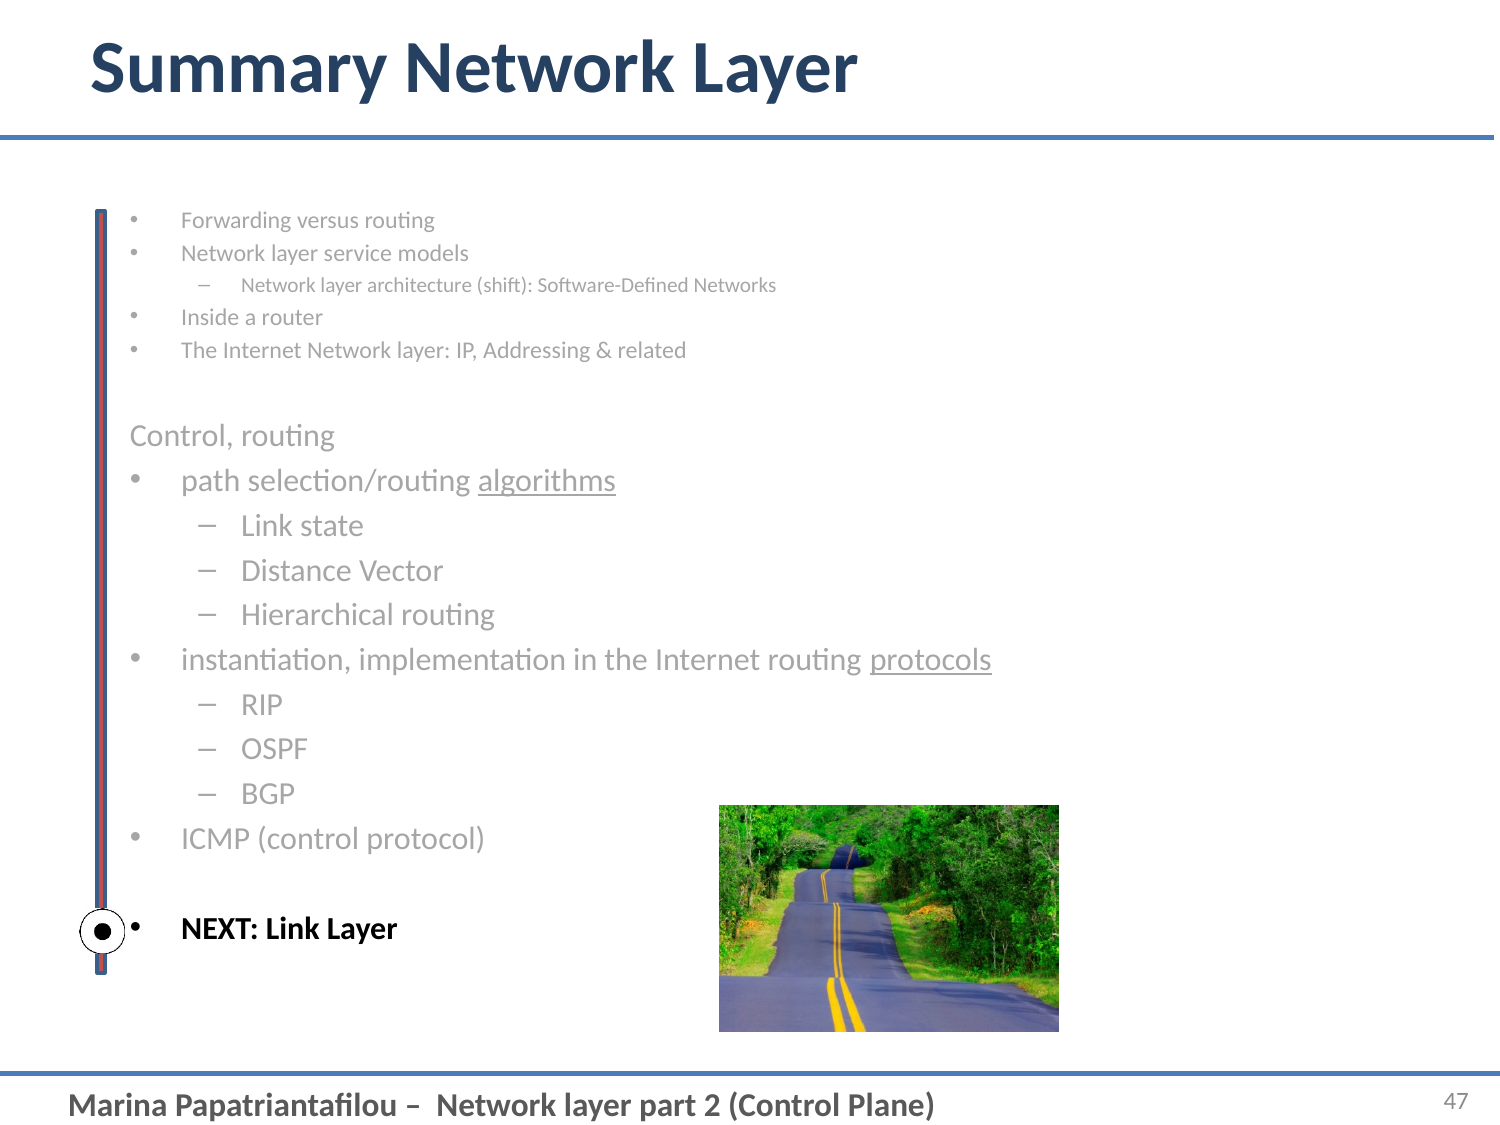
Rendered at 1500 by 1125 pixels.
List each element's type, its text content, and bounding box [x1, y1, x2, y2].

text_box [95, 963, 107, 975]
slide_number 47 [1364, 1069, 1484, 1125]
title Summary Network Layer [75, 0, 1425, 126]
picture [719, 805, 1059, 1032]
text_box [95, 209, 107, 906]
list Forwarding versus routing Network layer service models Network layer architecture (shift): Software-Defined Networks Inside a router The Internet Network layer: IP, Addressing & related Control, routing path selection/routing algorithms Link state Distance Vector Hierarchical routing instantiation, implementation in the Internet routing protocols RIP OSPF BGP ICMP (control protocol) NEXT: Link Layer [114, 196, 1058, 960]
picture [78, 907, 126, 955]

_ _ _ _

**What the task requires:** Give an exact reproduction of the lines from the one with "List each element's" to the final line of the entries, including both.

**Written response:**
List each element's type, its text content, and bounding box [x1, y1, x2, y2].

text_box [95, 963, 107, 975]
slide_number 47 [1364, 1069, 1484, 1125]
title Summary Network Layer [75, 0, 1425, 126]
picture [719, 805, 1059, 1032]
text_box [95, 209, 107, 906]
list Forwarding versus routing Network layer service models Network layer architecture (shift): Software-Defined Networks Inside a router The Internet Network layer: IP, Addressing & related Control, routing path selection/routing algorithms Link state Distance Vector Hierarchical routing instantiation, implementation in the Internet routing protocols RIP OSPF BGP ICMP (control protocol) NEXT: Link Layer [114, 196, 1058, 960]
picture [78, 907, 126, 955]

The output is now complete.